Mother, the nurturer, protector, and caretaker.

Mother, the nurturer, protector, and caretaker.
Photo by Bethany Beck / Unsplash

As a child, a girl's sense of self starts with her relationship with her mom. If this child feels alone with her emotions and her emotional needs are unmet, she might spend her whole life trying to win her mom's love and approval. "Please, Mom, love me. I will abandon my needs and do whatever it takes to be loved by you." she pleads.

We are born into this world with two primary needs; attachment, our drive to connect with our caretakers and others; authenticity, our ability to acknowledge our emotions and act in a way that is truly who we are. Most people abandon their true selves (authenticity) to please others and keep the relationships (attachments) even if they are toxic and destructive.

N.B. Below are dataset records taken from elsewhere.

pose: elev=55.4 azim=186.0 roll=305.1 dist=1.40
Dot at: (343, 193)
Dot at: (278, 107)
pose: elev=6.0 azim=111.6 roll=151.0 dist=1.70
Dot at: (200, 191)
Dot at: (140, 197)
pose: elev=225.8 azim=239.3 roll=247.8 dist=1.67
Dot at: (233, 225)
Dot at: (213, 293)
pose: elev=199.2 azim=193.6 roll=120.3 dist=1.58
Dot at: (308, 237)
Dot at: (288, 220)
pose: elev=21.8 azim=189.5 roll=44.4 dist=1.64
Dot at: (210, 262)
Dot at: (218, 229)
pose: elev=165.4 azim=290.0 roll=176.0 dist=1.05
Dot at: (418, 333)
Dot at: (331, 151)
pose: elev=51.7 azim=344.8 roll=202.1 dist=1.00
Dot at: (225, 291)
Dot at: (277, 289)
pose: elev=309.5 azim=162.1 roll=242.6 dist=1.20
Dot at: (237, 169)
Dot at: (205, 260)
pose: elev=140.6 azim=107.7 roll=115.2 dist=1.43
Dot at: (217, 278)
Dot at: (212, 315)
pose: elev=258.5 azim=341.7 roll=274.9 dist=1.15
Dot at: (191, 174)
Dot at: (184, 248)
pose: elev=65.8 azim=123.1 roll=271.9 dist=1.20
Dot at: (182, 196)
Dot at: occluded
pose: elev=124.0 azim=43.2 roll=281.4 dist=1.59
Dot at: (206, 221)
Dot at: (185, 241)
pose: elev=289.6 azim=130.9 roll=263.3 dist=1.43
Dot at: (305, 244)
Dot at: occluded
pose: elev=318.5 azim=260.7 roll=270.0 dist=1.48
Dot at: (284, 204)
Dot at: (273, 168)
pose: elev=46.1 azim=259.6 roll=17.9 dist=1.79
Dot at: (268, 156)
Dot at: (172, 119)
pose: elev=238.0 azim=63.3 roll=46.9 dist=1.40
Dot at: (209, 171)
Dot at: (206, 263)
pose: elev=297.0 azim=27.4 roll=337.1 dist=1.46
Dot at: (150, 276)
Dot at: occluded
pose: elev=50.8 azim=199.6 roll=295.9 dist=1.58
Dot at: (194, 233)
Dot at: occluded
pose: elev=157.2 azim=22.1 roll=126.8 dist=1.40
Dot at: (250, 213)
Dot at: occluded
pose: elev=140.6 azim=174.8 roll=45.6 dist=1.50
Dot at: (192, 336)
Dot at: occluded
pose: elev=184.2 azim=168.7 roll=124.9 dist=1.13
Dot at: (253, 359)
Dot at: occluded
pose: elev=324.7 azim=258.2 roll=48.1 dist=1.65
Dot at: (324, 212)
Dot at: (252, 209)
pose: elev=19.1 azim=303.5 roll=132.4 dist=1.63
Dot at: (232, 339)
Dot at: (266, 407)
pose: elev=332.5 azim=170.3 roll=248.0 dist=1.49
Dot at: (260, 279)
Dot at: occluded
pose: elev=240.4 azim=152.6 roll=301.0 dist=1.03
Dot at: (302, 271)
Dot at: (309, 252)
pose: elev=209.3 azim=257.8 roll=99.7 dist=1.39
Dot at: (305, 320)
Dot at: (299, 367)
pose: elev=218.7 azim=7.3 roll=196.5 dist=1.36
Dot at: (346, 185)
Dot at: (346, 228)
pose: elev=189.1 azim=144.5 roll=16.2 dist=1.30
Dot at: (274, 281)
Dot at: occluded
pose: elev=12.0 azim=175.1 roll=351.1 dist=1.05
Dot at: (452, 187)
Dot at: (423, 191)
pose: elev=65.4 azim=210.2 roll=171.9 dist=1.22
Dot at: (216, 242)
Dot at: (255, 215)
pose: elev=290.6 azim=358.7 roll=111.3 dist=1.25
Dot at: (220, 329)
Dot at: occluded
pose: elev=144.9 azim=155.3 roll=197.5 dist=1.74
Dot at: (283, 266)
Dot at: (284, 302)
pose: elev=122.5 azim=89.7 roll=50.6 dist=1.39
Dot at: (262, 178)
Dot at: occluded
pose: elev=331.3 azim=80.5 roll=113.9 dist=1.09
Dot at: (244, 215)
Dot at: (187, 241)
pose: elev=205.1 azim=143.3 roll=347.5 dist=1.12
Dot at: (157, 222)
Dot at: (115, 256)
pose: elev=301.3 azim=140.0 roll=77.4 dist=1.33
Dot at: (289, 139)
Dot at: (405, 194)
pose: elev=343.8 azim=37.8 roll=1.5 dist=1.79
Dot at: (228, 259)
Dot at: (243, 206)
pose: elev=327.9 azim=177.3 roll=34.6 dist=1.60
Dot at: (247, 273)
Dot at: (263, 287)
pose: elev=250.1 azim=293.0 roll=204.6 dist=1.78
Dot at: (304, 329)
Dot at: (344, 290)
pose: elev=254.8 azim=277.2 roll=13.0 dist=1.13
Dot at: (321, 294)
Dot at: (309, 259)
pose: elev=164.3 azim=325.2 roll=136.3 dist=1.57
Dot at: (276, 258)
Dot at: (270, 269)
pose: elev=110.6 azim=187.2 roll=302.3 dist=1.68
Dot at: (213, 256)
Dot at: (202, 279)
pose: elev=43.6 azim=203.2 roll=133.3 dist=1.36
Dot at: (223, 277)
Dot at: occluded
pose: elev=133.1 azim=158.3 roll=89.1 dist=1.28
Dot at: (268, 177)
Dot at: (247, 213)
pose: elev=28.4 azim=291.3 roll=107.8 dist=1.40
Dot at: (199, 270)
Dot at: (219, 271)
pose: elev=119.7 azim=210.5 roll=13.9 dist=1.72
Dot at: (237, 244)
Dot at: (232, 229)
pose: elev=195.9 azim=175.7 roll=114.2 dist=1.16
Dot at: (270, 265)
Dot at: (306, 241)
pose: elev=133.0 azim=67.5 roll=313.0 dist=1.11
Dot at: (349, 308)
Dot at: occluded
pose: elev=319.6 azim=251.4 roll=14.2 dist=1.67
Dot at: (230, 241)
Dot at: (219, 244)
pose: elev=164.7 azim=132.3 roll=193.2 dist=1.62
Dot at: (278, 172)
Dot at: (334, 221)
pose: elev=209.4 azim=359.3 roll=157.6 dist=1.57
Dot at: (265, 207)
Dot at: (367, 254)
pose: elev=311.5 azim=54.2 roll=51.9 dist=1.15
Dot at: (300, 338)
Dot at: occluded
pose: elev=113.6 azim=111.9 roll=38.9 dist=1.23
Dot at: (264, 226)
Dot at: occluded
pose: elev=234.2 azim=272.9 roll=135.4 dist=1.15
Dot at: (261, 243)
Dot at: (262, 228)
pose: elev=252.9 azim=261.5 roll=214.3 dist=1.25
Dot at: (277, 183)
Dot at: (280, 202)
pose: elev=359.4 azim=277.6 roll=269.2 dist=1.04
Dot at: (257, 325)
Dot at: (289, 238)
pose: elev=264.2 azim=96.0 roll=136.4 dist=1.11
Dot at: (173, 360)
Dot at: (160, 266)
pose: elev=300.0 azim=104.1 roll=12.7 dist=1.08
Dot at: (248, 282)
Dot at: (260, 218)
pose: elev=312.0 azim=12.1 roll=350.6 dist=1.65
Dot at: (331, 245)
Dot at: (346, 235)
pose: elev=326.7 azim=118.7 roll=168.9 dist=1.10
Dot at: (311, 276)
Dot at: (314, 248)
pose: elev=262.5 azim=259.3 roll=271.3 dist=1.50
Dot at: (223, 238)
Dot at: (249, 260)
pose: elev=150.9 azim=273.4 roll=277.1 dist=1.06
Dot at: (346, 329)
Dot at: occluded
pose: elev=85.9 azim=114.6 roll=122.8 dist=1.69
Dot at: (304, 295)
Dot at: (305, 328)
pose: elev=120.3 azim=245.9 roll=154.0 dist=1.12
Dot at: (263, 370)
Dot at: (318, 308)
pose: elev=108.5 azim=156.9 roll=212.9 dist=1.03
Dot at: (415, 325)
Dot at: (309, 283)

As infants, we are entirely dependent on our caregivers. We need the attachment to survive physiologically and depend on caregivers to meet our needs, soothe us in times of distress, and provide adequate 'mirroring' of our experiences and emotions, all of which impact the wiring of our brain at a deep, physiological level. This continues throughout childhood as our brains develop.

However, if our moods, emotions, or experiences weren't attended to by our primary caregivers, we have likely learned to suppress them and put on whatever mask was acceptable to our caregivers.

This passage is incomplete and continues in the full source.